Large housebuilders are producing the majority of UK homes
However, an often overlooked issue is that smaller players are vital for driving innovation and disruption. By-and-large homes are built in much the same fashion as they were 20 years ago, a process which is expensive, slow and inefficient. ONS statistics reveal that while productivity in other industries has increased by 50% in the last 20 years ago, the output per hour of the construction industry has remained flat. According to the Federation of Master Builders, the large housebuilders hold over 600,000 plots of land, enough to provide one million new homes in the UK, in other words they are fat and happy. Furthermore, even if they were motivated to innovate, the cost and time required to do so would be prohibitive, as large businesses, just as oil tankers, cannot turn on a penny.

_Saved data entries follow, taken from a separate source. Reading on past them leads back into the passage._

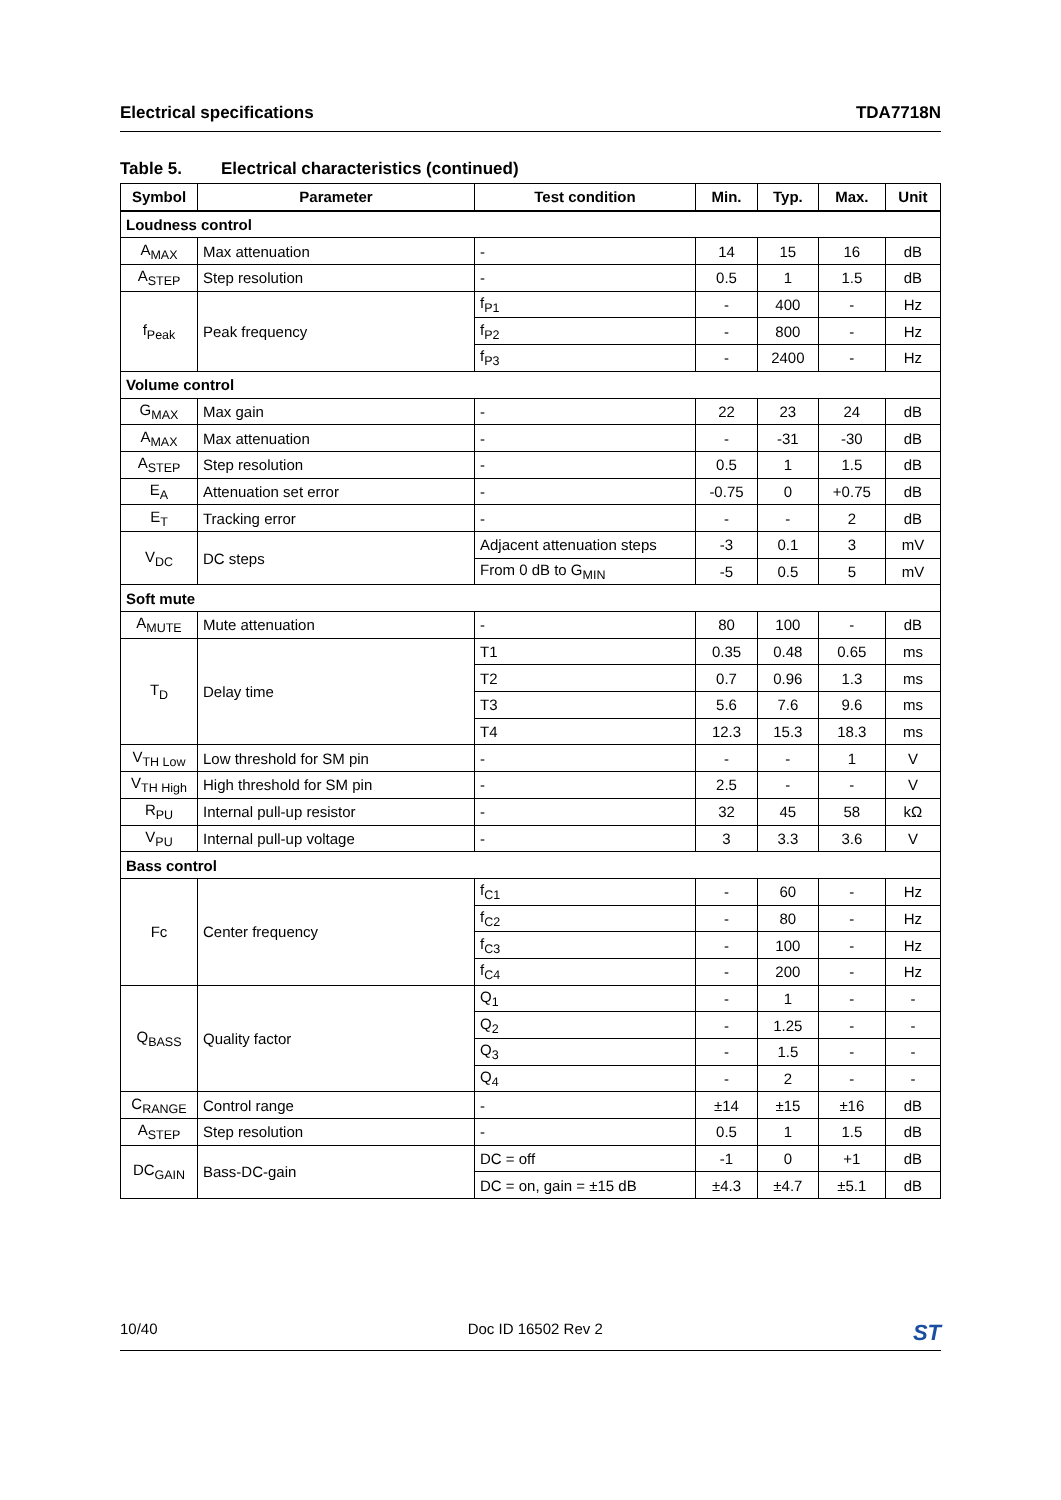Electrical specifications TDA7718N
Table 5. Electrical characteristics (continued)
| Symbol | Parameter | Test condition | Min. | Typ. | Max. | Unit |
| --- | --- | --- | --- | --- | --- | --- |
| Loudness control | | | | | | |
| A<sub>MAX</sub> | Max attenuation | - | 14 | 15 | 16 | dB |
| A<sub>STEP</sub> | Step resolution | - | 0.5 | 1 | 1.5 | dB |
| f<sub>Peak</sub> | Peak frequency | f<sub>P1</sub> | - | 400 | - | Hz |
| | | f<sub>P2</sub> | - | 800 | - | Hz |
| | | f<sub>P3</sub> | - | 2400 | - | Hz |
| Volume control | | | | | | |
| G<sub>MAX</sub> | Max gain | - | 22 | 23 | 24 | dB |
| A<sub>MAX</sub> | Max attenuation | - | - | -31 | -30 | dB |
| A<sub>STEP</sub> | Step resolution | - | 0.5 | 1 | 1.5 | dB |
| E<sub>A</sub> | Attenuation set error | - | -0.75 | 0 | +0.75 | dB |
| E<sub>T</sub> | Tracking error | - | - | - | 2 | dB |
| V<sub>DC</sub> | DC steps | Adjacent attenuation steps | -3 | 0.1 | 3 | mV |
| | | From 0 dB to G<sub>MIN</sub> | -5 | 0.5 | 5 | mV |
| Soft mute | | | | | | |
| A<sub>MUTE</sub> | Mute attenuation | - | 80 | 100 | - | dB |
| T<sub>D</sub> | Delay time | T1 | 0.35 | 0.48 | 0.65 | ms |
| | | T2 | 0.7 | 0.96 | 1.3 | ms |
| | | T3 | 5.6 | 7.6 | 9.6 | ms |
| | | T4 | 12.3 | 15.3 | 18.3 | ms |
| V<sub>TH Low</sub> | Low threshold for SM pin | - | - | - | 1 | V |
| V<sub>TH High</sub> | High threshold for SM pin | - | 2.5 | - | - | V |
| R<sub>PU</sub> | Internal pull-up resistor | - | 32 | 45 | 58 | kΩ |
| V<sub>PU</sub> | Internal pull-up voltage | - | 3 | 3.3 | 3.6 | V |
| Bass control | | | | | | |
| Fc | Center frequency | f<sub>C1</sub> | - | 60 | - | Hz |
| | | f<sub>C2</sub> | - | 80 | - | Hz |
| | | f<sub>C3</sub> | - | 100 | - | Hz |
| | | f<sub>C4</sub> | - | 200 | - | Hz |
| Q<sub>BASS</sub> | Quality factor | Q<sub>1</sub> | - | 1 | - | - |
| | | Q<sub>2</sub> | - | 1.25 | - | - |
| | | Q<sub>3</sub> | - | 1.5 | - | - |
| | | Q<sub>4</sub> | - | 2 | - | - |
| C<sub>RANGE</sub> | Control range | - | ±14 | ±15 | ±16 | dB |
| A<sub>STEP</sub> | Step resolution | - | 0.5 | 1 | 1.5 | dB |
| DC<sub>GAIN</sub> | Bass-DC-gain | DC = off | -1 | 0 | +1 | dB |
| | | DC = on, gain = ±15 dB | ±4.3 | ±4.7 | ±5.1 | dB |
10/40 Doc ID 16502 Rev 2 ST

Over the last two decades, it has been the nimble, hungry start-ups who provide the ideas and talent which have driven the growth and evolution of whole sectors. First it was technology, then retail, then travel, and now it is even the financial sector. The construction industry’s time is long overdue.
We should not be looking to simply resurrect the SMEs of yesteryear, but also encourage the micro-builders of tomorrow. Google has earmarked $300m to fund the ‘most disruptive’ start-ups, not out of altruism, but because it knows it can learn from them. If the large builders are switched on, they will be supporting SMEs to grow, not observing their decline.